Let \(f\) be a differentiable function satisfying
\[
f(x)=1-2x+\int_0^x (t-x)f(t)\,dt,\quad x\in\mathbb{R},
\]
and let
\[
g(x)=\int_0^x \{f(t)+2\}^5(t-4)^6(t+12)^7\,dt.
\]
If \(p\) and \(q\) are respectively the points of local minima and local maxima of \(g\),
then the value of \(|p+q|\) is _______.
Show Hint
In integrals defining functions, extrema are found by analysing the sign of the integrand.
To find the points of local minima and maxima of \(g(x)\), we first differentiate \(g(x)\):
\[ g'(x) = \{f(x) + 2\}^5 (x - 4)^6 (x + 12)^7. \]
We set \(g'(x) = 0\) to find the critical points.

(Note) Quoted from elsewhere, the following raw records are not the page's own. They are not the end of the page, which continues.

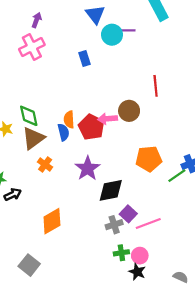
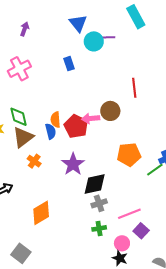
pink cross: (32, 47) -> (19, 69), moved
purple square: (128, 214) -> (141, 231), moved
gray cross: (114, 225) -> (99, 203), moved
green cross: (121, 253) -> (99, 228), moved

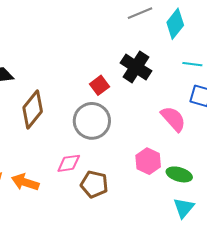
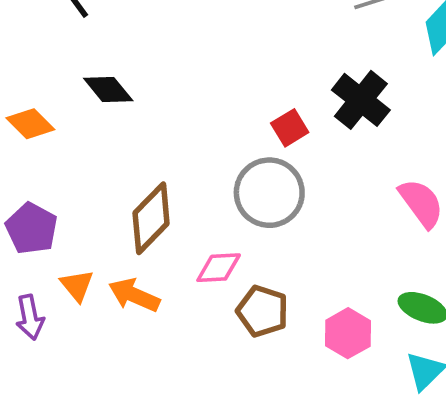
brown diamond: (33, 110) -> (151, 218), moved
pink hexagon: (148, 161) -> (348, 333), moved

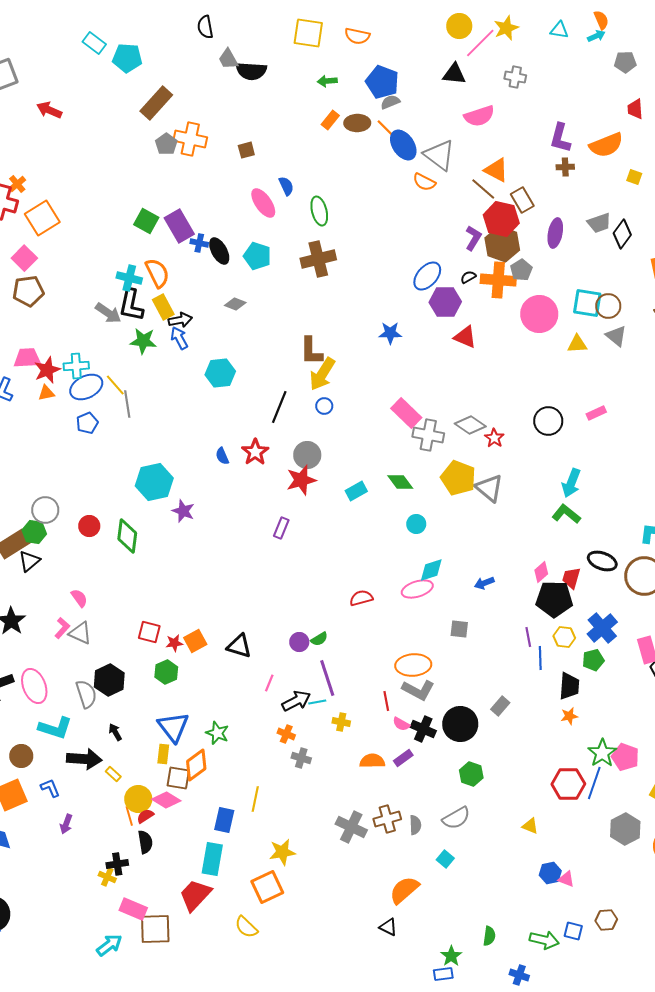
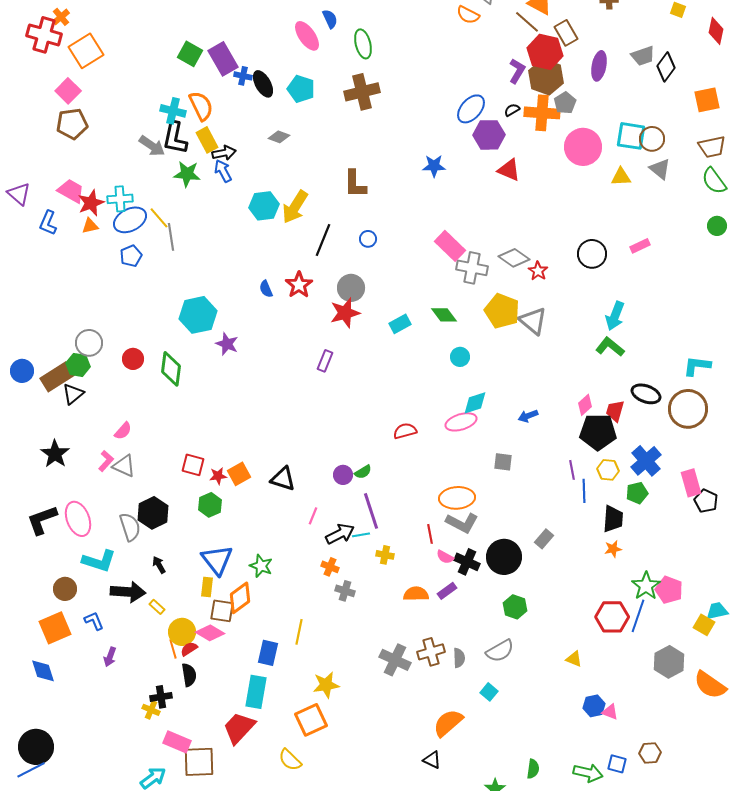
pink trapezoid: (27, 358) -> (71, 191), turned 32
yellow arrow: (322, 374) -> (295, 207), moved
pink semicircle: (79, 598) -> (123, 431), turned 78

This requires:
\[ \{f(x) + 2\}^5 = 0, \quad (x - 4)^6 = 0, \quad (x + 12)^7 = 0. \]
Solving these, we find critical points \(x = -12\), \(x = 4\).
Next, to determine if these points are minima or maxima, we examine the sign changes in \(g'(x)\). Consider:
\[ f(x) = 1 - 2x + \int_0^x (t - x)f(t)\,dt.\]
We look deeper into the behavior at \(x = -12\) and \(x = 4\). We require \(g''(x)\):
\[ g''(x) = \frac{d}{dx} \left(\{f(x) + 2\}^5 (x - 4)^6 (x + 12)^7\right). \]
Checking sign of \(g''(x)\):
- At \(x = 4\), if \(g''(4) > 0\), there's a local min at \(x = 4\).
- At \(x = -12\), if \(g''(-12) < 0\), there's a local max at \(x = -12\).
Thus, the local minimum is at \(x = 4\) and local maximum is at \(x = -12\), so:
\[ p = 4, \quad q = -12. \]
The problem asks for \(|p+q|\):
\[ |p+q| = |4 + (-12)| = |-8| = 8. \]
Verifying the computed value against the expected range (8,8), it fits perfectly. Therefore, the value is \(|p+q| = 8\).